● **TAREA PENDIENTE 1**:
Responde a estas preguntas a partir del texto dado:
(a) ¿Qué galeón abordaron las galeras?
(b) ¿Cuántos supervivientes se rindieron al final?
(c) ¿Cuántos días de retraso tuvo la travesía de la flota que hizo perder los nervios al general?

Las galeras abordaron como pirañas al galeón más activo en la lucha, el San Antonio, mientras los otros dos buques se retiraban al abrigo de la fortaleza. La posterior rendición de estos galeones y el acceso de Santa Cruz a sus 80 piezas de artillería precipitaron la rendición de los 70 últimos supervivientes. Los defensores fueron puestos en libertad por su valor y resolución, aunque con ello se ponga en cuestión la imagen del «coco» Alba que ha querido proyectar la leyenda negra. Otra cosa muy distinta es la fama de su mal carácter, que tiene muy poco de leyenda. Ante un retraso de dos días en la travesía de la flota, el irascible general perdió por un momento los nervios:
«Por cierto que el Marqués pudiera muy bien excusarse el andarse a tomar bicocas y también fuera justo que excusara el enviar a su hermano antes de llegar a este puerto, sabiendo que consiste en la llegada de la Armada la salvación de este Ejército y el hacerse con ella los efectos que Vuestra Majestad sabe (…). Me duele por el Marqués, que es muy buen caballero y muy grande amigo, pero llegado a este punto, no tengo ni padre ni madre».

● **DATOS DEL EJERCICIO**:
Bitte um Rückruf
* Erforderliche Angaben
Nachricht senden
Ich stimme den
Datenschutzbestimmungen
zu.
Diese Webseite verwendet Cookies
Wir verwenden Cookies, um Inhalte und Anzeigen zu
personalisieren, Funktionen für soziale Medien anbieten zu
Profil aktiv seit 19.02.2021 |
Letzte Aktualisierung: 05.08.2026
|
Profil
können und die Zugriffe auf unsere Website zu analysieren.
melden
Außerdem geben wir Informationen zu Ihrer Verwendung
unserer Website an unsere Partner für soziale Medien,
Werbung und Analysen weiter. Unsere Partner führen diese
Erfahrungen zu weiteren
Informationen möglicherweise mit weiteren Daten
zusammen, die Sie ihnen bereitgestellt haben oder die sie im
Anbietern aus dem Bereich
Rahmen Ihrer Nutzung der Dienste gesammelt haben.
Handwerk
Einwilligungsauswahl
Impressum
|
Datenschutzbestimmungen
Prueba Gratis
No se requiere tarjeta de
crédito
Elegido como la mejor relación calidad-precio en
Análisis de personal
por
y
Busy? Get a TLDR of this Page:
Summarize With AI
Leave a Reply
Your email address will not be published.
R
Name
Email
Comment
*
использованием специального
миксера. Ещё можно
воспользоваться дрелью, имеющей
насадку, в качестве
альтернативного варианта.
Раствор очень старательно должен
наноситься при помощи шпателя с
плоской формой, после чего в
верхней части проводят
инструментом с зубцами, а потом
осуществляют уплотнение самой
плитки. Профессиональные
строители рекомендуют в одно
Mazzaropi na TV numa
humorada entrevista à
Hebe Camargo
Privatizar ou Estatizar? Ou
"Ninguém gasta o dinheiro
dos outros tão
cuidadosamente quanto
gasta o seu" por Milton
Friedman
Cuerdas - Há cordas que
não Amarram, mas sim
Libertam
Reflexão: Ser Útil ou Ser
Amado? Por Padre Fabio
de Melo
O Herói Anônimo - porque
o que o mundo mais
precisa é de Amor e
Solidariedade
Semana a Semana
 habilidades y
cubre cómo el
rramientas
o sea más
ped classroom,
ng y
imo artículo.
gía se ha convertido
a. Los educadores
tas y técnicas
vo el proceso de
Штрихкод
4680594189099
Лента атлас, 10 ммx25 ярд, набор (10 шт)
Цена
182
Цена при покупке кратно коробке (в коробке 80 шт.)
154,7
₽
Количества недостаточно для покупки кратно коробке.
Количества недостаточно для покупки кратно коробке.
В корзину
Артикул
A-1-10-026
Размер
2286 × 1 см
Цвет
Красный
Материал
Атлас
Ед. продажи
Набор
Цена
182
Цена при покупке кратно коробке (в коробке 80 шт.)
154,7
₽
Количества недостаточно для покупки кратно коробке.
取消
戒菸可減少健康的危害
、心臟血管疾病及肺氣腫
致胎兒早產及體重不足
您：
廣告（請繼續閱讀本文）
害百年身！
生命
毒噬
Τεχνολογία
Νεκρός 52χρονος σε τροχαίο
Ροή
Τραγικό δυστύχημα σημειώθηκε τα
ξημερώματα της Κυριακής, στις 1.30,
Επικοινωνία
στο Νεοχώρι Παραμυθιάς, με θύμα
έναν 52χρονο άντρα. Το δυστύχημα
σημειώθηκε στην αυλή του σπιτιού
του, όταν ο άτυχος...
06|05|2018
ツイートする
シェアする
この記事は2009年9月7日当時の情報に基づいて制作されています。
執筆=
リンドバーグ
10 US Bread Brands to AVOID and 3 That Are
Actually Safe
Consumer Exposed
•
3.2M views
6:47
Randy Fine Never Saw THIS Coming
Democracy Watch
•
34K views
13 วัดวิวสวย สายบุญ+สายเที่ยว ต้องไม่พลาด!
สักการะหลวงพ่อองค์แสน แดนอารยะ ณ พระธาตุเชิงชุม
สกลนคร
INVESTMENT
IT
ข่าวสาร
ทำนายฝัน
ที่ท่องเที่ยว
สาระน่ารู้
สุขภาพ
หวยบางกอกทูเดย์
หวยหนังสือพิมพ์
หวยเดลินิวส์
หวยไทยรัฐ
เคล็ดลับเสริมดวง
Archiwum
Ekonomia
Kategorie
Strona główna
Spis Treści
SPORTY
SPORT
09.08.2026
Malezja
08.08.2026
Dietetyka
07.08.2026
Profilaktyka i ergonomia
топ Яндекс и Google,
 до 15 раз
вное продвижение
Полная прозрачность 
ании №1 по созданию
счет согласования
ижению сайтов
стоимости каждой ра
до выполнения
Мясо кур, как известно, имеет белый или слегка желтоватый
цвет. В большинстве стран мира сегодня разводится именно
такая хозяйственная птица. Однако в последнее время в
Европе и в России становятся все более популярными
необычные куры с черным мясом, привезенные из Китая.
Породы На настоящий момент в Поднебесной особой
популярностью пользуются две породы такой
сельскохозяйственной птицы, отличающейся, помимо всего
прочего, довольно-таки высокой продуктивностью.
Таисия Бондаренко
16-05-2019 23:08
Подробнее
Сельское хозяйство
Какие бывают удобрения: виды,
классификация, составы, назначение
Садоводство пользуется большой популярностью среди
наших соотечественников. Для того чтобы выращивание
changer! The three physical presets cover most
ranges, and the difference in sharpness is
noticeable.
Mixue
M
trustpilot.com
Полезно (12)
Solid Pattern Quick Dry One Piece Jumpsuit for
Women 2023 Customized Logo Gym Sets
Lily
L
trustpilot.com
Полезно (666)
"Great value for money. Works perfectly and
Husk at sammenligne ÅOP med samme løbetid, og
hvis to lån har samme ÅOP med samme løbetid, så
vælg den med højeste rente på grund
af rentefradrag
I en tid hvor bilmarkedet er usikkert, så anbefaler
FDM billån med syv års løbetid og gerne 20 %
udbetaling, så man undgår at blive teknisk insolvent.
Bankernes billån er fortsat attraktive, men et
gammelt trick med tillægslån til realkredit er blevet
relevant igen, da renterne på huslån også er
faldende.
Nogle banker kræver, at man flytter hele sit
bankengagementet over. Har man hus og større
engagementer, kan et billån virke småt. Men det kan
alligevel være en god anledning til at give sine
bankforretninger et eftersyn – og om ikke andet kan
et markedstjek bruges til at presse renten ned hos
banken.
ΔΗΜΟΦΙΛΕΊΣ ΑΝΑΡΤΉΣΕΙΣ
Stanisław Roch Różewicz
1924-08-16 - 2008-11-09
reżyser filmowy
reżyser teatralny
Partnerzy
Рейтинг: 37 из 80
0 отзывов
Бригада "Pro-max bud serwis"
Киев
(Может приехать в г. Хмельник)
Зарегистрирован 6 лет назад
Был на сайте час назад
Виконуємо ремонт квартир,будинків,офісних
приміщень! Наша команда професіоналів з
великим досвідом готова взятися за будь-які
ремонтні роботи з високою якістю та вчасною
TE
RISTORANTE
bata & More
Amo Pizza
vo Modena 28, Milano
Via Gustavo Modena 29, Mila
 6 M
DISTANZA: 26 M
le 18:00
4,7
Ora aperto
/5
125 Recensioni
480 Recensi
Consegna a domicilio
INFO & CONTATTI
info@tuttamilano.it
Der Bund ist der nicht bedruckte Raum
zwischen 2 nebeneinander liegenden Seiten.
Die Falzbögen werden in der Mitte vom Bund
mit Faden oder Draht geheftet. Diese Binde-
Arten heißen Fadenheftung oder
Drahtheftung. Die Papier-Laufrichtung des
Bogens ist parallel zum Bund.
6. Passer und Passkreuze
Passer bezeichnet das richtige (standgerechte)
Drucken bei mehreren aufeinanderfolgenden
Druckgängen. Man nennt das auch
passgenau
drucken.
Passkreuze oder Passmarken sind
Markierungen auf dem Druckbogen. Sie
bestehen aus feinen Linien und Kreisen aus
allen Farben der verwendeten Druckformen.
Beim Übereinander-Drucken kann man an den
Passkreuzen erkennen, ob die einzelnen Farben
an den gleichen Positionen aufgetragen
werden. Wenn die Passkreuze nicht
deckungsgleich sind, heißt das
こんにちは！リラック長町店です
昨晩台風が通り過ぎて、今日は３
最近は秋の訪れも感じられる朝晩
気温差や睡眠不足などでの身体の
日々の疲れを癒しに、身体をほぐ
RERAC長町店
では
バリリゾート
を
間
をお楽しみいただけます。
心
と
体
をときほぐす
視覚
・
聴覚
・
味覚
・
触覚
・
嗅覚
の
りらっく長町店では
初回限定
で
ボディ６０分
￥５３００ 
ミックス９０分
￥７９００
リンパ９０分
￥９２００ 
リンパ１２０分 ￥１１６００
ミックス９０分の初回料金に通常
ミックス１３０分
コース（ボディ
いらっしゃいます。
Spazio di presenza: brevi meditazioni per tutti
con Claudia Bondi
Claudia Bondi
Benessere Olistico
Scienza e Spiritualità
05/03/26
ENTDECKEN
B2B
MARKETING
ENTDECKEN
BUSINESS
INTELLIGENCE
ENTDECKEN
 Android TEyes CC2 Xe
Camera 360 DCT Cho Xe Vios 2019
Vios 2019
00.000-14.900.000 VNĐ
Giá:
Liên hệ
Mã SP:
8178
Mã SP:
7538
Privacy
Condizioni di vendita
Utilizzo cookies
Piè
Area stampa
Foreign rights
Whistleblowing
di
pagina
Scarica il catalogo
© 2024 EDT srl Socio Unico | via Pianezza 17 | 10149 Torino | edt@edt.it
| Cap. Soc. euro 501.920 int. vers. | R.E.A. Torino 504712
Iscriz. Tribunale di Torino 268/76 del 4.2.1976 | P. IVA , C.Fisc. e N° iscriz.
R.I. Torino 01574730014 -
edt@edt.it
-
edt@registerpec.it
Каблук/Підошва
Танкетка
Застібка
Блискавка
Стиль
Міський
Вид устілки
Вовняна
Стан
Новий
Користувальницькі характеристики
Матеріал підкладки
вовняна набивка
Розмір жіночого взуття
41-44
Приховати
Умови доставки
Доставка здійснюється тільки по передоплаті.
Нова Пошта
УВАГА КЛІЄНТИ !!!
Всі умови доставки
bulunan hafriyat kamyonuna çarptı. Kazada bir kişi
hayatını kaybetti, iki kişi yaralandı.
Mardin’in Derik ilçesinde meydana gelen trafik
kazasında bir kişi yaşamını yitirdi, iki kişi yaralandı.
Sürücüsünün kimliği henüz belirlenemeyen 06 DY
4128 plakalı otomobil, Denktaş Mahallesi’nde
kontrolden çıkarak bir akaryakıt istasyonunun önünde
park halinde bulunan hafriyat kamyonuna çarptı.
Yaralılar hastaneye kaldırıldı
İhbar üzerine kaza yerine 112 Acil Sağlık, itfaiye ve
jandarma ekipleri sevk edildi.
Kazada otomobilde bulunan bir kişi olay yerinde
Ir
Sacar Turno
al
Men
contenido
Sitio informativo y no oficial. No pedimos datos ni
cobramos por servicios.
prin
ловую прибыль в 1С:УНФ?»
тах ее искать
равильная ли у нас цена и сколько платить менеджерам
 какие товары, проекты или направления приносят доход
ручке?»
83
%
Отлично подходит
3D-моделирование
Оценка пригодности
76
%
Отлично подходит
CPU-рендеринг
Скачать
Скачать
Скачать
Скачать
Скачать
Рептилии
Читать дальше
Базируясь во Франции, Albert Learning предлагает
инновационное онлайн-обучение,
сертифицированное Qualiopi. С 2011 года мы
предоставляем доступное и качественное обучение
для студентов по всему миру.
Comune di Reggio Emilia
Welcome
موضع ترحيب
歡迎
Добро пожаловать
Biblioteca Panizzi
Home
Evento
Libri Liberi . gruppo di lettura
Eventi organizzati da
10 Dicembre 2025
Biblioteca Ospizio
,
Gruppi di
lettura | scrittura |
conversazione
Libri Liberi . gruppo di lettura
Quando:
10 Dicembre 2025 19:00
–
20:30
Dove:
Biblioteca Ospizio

● **TAREA PENDIENTE 2**:
Convierte en una lista JSON de cadenas el tramo de las entradas que va desde su comienzo hasta la línea que contiene "насадку, в качестве", ambas incluidas. Pon una cadena por cada línea y omite las líneas en blanco.

● **SOLUCIÓN 1**:
(a) El San Antonio.
(b) Los 70 últimos supervivientes.
(c) Dos días.

● **SOLUCIÓN 2**:
[
  "Bitte um Rückruf",
  "* Erforderliche Angaben",
  "Nachricht senden",
  "Ich stimme den",
  "Datenschutzbestimmungen",
  "zu.",
  "Diese Webseite verwendet Cookies",
  "Wir verwenden Cookies, um Inhalte und Anzeigen zu",
  "personalisieren, Funktionen für soziale Medien anbieten zu",
  "Profil aktiv seit 19.02.2021 |",
  "Letzte Aktualisierung: 05.08.2026",
  "|",
  "Profil",
  "können und die Zugriffe auf unsere Website zu analysieren.",
  "melden",
  "Außerdem geben wir Informationen zu Ihrer Verwendung",
  "unserer Website an unsere Partner für soziale Medien,",
  "Werbung und Analysen weiter. Unsere Partner führen diese",
  "Erfahrungen zu weiteren",
  "Informationen möglicherweise mit weiteren Daten",
  "zusammen, die Sie ihnen bereitgestellt haben oder die sie im",
  "Anbietern aus dem Bereich",
  "Rahmen Ihrer Nutzung der Dienste gesammelt haben.",
  "Handwerk",
  "Einwilligungsauswahl",
  "Impressum",
  "|",
  "Datenschutzbestimmungen",
  "Prueba Gratis",
  "No se requiere tarjeta de",
  "crédito",
  "Elegido como la mejor relación calidad-precio en",
  "Análisis de personal",
  "por",
  "y",
  "Busy? Get a TLDR of this Page:",
  "Summarize With AI",
  "Leave a Reply",
  "Your email address will not be published.",
  "R",
  "Name",
  "Email",
  "Comment",
  "*",
  "использованием специального",
  "миксера. Ещё можно",
  "воспользоваться дрелью, имеющей",
  "насадку, в качестве"
]